The COVID situation is like no other we’ve faced in the past, and pharmaceutical companies have certainly risen to the challenge. In a very short amount of time, they’ve created vaccines and sent them through rush safety trials.
The Centers for Disease Control and Prevention (CDC) and the Federal Drug Administration have worked together to fast track bringing these vaccines safely to market under a very watchful eye, and the preliminary data is very encouraging.
According to the CDC, “The data did not identify any safety concerns for pregnant people who were vaccinated or for their babies.”
More encouraging is a study conducted by researchers at Massachusetts General Hospital (MGH), Brigham and Women’s Hospital, the Ragon Institute of MGH, Massachusetts Institute of Technology, and Harvard, which found that mRNA COVID-19 vaccines are, “highly effective in producing antibodies against the SARS-CoV-2 virus in pregnant and lactating women. The study also demonstrated the vaccines confer protective immunity to newborns through breast milk and the placenta.”

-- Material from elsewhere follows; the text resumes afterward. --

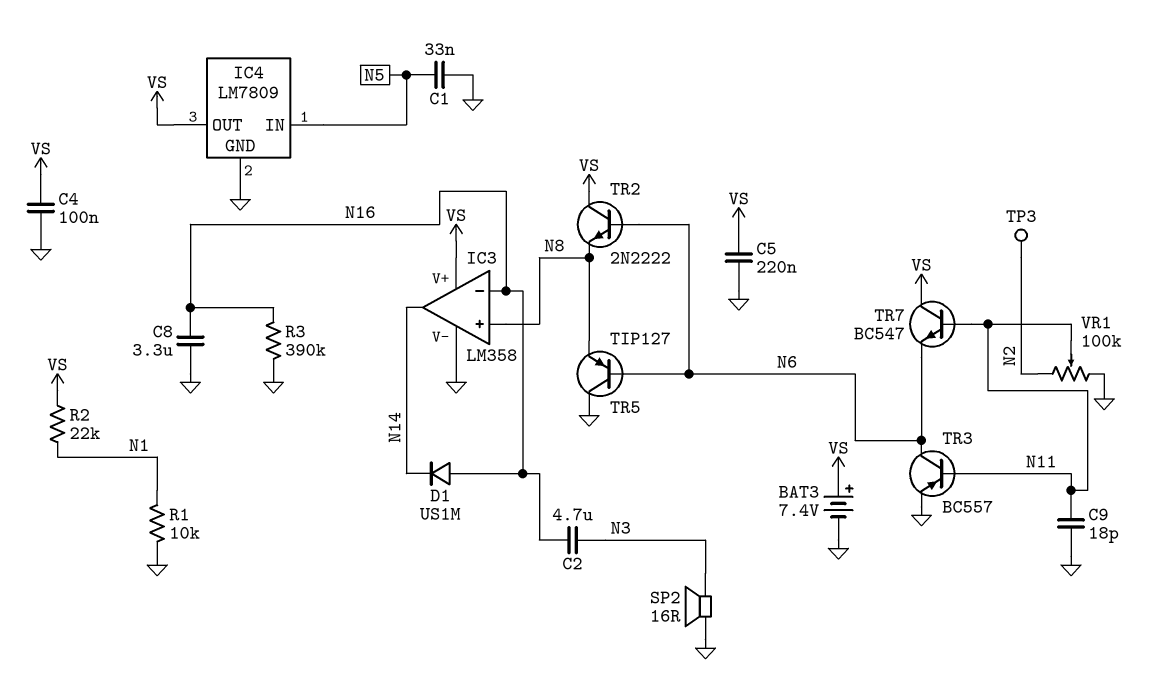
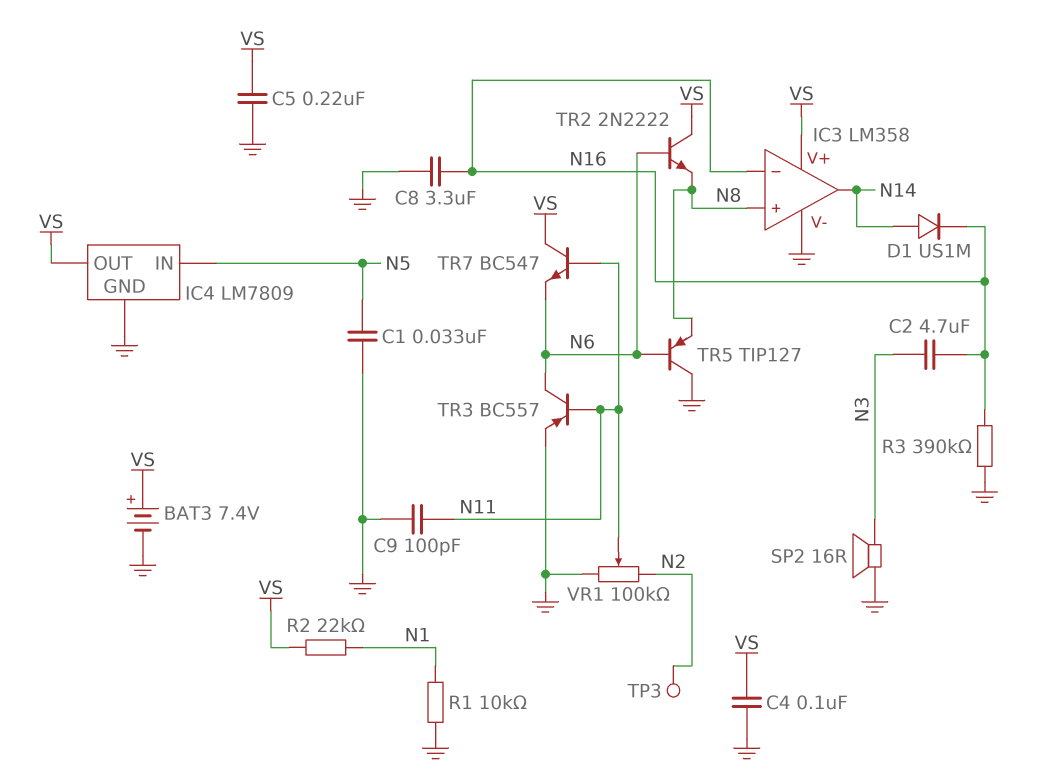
C9: 18pF (GND, N11) -> 100pF (GND, N11)
D1: diode US1M (A N16, K N14) -> diode US1M (A N14, K N16)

In other words, this research finds that not only can the COVID-19 vaccine protect you, but your unborn child or breastfed newborn, as well.
We understand that vaccines are a personal choice. Should you decide to get vaccinated, the CDC asks that you enroll in their program called v-safe. V-safe is a smartphone-based tool that uses texting and surveys to provide health check-ins for people after vaccination.
By participating in this program, you can help women down the road who are facing the same vaccination decision that you are now.